La cicatriz cutánea se define como la alteración macroscópica de la estructura y función normales de la piel, originada por la aparición de tejido dérmico fibroso de reemplazo, que se desarrolla tras la curación de una herida, bien sea traumática, quirúrgica o por una quemadura.
Las cicatrices se producen como parte de la respuesta fisiológica normal del organismo a una alteración de la integridad de cualquiera de los tejidos que lo componen. Según su aspecto y desarrollo, pueden clasificarse en normotróficas, atróficas, hipertróficas y queloides.
Se estima que más del 30% de la población tiene alguna cicatriz en alguna parte de su cuerpo, y aunque en muchos casos son imperceptibles, en otros pueden ser bastante visibles debido a su apariencia. El tejido cicatricial se caracteriza porque no posee vello ni células formadoras de pigmento ni glándulas sebáceas, de manera que su apariencia es bastante diferente a la del resto de la piel que la rodea.

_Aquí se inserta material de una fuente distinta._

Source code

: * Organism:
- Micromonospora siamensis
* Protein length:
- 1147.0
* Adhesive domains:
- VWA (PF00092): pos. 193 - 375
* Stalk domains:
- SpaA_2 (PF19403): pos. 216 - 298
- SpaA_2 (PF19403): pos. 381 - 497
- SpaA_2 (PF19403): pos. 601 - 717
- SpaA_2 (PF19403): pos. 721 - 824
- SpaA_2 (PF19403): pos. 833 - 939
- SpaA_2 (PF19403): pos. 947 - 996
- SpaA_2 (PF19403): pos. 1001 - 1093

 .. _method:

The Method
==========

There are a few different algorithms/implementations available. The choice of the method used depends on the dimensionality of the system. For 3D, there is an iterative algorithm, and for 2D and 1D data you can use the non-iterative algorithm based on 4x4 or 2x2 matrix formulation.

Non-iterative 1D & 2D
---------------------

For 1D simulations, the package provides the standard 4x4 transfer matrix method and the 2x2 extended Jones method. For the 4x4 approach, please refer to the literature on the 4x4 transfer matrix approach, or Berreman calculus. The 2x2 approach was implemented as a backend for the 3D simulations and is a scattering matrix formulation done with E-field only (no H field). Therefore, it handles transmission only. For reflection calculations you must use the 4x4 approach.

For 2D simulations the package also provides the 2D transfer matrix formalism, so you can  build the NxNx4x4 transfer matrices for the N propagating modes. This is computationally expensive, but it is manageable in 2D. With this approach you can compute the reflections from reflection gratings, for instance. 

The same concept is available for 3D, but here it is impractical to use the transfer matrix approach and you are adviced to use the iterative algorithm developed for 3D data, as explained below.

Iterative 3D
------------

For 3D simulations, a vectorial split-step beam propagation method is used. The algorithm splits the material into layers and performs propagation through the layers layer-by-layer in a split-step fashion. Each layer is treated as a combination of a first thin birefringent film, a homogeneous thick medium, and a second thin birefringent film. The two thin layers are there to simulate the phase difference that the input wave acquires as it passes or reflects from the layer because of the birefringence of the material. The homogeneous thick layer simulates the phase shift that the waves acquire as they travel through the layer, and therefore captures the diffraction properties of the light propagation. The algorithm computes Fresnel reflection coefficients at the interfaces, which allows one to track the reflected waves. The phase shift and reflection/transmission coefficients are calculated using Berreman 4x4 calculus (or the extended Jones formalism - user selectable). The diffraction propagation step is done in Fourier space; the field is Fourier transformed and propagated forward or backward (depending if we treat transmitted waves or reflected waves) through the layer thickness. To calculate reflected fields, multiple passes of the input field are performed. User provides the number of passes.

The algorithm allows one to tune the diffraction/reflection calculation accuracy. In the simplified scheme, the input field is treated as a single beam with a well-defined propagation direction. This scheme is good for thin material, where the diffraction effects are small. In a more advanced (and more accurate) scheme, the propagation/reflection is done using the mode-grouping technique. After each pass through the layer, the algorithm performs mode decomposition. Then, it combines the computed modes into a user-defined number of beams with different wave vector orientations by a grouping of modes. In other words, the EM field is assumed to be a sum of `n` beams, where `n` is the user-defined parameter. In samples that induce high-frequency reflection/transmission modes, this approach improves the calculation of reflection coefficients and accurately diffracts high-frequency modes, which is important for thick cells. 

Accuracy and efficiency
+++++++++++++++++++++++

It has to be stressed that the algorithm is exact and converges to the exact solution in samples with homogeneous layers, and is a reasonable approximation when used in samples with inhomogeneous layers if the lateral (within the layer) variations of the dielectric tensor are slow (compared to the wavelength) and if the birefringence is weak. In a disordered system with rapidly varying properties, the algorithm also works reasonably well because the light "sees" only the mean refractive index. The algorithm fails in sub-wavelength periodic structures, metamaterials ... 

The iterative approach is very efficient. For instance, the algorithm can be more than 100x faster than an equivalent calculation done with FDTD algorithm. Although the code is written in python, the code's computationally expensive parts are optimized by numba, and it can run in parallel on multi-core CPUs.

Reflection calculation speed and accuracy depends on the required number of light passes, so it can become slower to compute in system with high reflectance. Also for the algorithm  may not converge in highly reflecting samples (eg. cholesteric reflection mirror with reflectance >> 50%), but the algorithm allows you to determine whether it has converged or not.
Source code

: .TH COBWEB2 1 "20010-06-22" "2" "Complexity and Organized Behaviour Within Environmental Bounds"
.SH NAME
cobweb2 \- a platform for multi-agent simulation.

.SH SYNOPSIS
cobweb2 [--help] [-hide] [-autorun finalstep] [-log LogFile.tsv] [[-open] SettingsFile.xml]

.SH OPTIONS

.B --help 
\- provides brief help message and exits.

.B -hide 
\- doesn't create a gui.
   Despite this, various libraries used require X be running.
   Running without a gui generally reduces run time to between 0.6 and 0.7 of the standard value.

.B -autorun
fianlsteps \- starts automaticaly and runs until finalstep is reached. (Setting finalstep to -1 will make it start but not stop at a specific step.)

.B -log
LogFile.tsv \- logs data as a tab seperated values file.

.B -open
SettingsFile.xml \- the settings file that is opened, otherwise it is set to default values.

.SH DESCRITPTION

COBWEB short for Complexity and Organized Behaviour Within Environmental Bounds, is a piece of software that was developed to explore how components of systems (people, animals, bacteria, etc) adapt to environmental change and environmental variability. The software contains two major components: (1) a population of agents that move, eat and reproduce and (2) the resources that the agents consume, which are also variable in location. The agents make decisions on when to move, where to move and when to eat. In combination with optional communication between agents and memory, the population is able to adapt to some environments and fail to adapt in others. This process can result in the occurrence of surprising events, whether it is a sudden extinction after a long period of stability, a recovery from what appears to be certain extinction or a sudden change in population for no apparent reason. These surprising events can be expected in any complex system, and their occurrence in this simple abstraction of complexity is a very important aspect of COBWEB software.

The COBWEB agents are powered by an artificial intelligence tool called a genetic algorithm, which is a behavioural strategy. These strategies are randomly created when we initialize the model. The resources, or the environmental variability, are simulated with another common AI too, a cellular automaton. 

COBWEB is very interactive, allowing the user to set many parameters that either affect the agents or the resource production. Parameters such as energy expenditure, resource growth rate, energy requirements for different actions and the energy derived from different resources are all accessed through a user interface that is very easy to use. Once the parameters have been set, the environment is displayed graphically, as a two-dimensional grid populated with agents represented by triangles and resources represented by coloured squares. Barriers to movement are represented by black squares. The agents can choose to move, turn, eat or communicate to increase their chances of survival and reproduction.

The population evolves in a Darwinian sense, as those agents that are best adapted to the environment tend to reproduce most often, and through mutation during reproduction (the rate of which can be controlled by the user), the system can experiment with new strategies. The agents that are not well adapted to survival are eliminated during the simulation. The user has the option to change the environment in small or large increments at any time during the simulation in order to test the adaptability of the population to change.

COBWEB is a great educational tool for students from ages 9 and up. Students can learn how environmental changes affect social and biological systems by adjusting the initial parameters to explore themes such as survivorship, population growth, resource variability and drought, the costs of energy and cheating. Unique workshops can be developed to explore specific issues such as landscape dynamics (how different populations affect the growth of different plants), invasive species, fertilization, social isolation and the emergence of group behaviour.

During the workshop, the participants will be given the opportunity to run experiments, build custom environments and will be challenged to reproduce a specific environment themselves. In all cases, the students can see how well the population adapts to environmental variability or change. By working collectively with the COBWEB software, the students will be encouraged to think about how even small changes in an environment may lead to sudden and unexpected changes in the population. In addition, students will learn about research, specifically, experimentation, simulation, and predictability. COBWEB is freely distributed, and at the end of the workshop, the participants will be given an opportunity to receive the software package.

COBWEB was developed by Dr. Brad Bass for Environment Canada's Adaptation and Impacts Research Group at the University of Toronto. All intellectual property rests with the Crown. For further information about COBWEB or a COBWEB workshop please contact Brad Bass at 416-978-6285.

Las cicatrices pueden tener además de un impacto funcional, un impacto estético importante que a su vez puede provocar una afectación psicosocial en aquellos pacientes que las padecen. La cicatrización, a pesar de ser un proceso fisiológico de reparación, ocasiona con frecuencia consecuencias médicas indeseables, como dolor o prurito, déficits funcionales, restricción de movimiento (por contracturas sobre las articulaciones) e importantes secuelas estéticas a nivel de la estructura de la dermis (cambios en la textura, color y elasticidad), que en muchos casos pueden afectar a la autoestima de las personas que las sufren.
Hoy en día existen multitud de tratamientos médico estéticos, más o menos invasivos, que ayudan a reducir la visibilidad y apariencia de las cicatrices tanto antiguas como nuevas.